Cate, I had to realize that my mother isn't going to change (she's in her 70's). I can't "fix" her. She angers & hurts me still - but I'm learning ways to defend my self - and not expect that she gets "well". My constant expectation that she could be different is what was causing me pain - my resistance to accepting that she CAN'T be different. When I gave up resisting the acceptance - I got free-er of a whole load of crap.
Don't know if that helps; I know the path to the light is a bit different for everyone, even with the common experiences we've had.

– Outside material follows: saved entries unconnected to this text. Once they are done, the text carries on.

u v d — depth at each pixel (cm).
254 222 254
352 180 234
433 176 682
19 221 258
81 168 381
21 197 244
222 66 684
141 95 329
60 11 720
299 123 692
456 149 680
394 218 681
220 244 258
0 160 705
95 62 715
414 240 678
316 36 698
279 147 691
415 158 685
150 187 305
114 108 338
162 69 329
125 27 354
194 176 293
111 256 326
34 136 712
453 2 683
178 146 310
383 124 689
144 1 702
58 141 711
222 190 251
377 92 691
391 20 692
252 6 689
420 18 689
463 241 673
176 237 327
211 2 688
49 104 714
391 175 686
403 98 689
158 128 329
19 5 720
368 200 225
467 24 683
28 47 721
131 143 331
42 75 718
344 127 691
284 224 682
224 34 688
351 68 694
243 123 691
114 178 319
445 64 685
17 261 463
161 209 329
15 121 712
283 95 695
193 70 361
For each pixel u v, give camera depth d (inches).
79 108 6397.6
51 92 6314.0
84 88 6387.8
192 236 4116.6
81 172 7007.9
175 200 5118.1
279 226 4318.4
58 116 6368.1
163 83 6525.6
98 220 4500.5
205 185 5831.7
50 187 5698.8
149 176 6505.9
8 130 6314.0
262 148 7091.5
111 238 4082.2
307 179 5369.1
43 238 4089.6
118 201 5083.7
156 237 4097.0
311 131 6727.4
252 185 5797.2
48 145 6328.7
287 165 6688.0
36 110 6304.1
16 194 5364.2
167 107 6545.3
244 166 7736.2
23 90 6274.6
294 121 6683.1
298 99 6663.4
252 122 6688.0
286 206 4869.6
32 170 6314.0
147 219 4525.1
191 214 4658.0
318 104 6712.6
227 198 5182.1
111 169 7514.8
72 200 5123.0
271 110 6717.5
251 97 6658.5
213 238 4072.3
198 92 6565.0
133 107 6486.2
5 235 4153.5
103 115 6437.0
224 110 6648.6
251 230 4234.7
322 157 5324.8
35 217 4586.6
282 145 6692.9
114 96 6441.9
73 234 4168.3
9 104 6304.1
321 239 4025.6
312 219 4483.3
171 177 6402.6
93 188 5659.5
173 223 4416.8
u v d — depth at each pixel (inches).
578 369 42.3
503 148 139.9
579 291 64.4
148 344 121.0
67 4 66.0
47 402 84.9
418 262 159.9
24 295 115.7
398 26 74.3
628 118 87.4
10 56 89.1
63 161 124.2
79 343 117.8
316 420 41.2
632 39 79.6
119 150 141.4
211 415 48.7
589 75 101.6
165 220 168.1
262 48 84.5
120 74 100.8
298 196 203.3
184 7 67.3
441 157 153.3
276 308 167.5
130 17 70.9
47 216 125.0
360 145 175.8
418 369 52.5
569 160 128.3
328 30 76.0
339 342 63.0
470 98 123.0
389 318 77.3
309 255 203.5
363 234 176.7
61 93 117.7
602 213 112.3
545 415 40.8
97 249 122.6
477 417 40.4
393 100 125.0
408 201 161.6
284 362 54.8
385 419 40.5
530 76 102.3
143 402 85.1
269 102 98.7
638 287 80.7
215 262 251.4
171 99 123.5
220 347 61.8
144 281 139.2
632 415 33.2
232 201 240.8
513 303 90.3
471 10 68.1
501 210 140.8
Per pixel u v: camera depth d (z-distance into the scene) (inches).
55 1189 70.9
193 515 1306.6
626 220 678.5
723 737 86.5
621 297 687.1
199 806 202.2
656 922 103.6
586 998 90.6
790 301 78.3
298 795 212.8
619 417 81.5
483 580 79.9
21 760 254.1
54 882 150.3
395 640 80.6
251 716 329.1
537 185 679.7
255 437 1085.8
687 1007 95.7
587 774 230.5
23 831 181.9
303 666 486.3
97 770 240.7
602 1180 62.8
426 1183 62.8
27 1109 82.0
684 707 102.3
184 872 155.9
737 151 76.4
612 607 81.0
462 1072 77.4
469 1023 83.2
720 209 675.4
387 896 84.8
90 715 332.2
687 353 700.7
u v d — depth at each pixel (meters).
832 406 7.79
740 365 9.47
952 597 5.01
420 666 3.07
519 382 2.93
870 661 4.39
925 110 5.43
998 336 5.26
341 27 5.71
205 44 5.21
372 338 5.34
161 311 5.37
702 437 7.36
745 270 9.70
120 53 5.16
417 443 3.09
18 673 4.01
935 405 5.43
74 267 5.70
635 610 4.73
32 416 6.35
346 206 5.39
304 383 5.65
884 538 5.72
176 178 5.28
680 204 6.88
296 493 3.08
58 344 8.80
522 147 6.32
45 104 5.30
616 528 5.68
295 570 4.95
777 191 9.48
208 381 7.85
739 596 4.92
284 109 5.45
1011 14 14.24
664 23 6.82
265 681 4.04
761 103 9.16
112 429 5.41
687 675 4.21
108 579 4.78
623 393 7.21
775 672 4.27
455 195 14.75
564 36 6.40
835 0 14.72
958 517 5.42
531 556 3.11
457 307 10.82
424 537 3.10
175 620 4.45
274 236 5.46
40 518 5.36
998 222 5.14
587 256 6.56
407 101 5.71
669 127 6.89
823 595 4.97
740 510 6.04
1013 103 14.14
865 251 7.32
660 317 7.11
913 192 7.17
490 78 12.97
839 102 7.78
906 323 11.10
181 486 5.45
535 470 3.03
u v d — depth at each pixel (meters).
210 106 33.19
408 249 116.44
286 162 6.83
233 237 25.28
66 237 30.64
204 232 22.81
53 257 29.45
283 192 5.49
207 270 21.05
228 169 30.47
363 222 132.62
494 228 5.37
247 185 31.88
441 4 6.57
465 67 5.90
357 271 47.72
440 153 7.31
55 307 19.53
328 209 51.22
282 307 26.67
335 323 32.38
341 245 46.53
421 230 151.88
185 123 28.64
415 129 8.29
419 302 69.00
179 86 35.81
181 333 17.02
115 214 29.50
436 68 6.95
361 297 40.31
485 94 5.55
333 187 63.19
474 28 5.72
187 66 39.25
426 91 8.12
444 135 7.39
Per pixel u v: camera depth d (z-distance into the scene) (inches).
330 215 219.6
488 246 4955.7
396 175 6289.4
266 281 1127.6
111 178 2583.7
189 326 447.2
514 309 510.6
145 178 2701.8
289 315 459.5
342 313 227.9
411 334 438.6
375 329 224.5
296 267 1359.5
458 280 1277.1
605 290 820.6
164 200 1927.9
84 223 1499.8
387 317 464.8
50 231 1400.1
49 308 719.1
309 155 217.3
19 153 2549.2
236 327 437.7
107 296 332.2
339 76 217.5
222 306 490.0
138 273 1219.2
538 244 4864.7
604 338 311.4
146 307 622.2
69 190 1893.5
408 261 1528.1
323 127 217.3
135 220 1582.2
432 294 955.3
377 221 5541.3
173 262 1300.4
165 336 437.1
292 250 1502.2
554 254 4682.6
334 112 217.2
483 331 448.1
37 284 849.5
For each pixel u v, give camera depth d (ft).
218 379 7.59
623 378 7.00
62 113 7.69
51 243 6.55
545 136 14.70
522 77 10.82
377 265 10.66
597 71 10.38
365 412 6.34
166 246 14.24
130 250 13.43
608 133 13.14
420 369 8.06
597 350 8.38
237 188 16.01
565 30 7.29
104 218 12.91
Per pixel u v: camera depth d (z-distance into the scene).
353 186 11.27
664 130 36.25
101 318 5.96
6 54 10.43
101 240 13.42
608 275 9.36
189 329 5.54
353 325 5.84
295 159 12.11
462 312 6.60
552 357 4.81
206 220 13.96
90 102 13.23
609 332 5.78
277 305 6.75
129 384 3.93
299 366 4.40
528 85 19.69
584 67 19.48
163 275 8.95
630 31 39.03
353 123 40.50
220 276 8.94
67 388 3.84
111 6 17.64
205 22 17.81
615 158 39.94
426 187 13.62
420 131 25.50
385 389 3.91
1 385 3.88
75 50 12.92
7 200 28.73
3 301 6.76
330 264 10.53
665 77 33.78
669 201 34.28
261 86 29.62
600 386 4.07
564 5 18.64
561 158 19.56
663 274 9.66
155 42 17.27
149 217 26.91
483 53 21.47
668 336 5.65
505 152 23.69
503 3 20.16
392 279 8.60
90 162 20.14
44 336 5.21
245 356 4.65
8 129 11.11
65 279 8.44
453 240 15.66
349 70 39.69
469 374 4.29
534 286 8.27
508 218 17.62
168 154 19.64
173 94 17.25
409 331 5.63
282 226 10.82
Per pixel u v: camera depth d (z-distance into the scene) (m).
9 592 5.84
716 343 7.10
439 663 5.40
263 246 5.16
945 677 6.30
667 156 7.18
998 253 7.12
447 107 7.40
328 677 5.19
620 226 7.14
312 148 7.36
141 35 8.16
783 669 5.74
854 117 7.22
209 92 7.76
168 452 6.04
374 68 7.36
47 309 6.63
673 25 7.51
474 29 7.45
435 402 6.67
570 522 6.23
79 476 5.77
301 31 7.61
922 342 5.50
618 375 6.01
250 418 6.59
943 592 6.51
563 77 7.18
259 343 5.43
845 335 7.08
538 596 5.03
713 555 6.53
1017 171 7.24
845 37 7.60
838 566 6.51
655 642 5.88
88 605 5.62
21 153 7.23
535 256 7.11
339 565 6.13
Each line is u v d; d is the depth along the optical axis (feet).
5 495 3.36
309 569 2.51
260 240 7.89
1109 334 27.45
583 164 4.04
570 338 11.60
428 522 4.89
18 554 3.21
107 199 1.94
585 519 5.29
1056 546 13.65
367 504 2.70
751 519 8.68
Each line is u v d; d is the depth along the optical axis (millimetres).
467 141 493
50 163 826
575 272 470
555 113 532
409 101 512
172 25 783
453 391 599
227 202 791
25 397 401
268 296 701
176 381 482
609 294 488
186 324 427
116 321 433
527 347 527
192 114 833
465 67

How did you learn to defend yourself?
You know what causes me pain? My own damn self and "magical thinking"....like i had this scene all planned out in my head when my daughter was born. I would call, she'd pick up, i'd announce her birth..mom would be estatic and happy for me, she'd rush over with a pot of soup just to hold my baby, she'd tell me what a wonderful mother i turned out to be, then she'd go downstairs to do a few loads of laundry and watch my other children, she'd reminice with me about what i looked like as a baby, how happy she was when i was born, we'd hug and kiss
OK NONE of what i just described happened. My mother ignored me my entire PG (too busy, busy, busy doing her own crap to even return a phonecall). Completely oblivious to the birth announcement. Critical about the state of my house - never offering to help. Flying in on her broomstick just long enough to swoop down and take swipes at my fragile post-partem ego and then once she had me in tears, tell me how i was "too sensitive" and zooom away. Always on guard. Always mean, nasty or just indifferent. Cold. Exasperated that i was cutting in to her precious time.
So how do you just CUT OFF emotionally? How do you crush hope that one day they will change? Hope is what is killing me.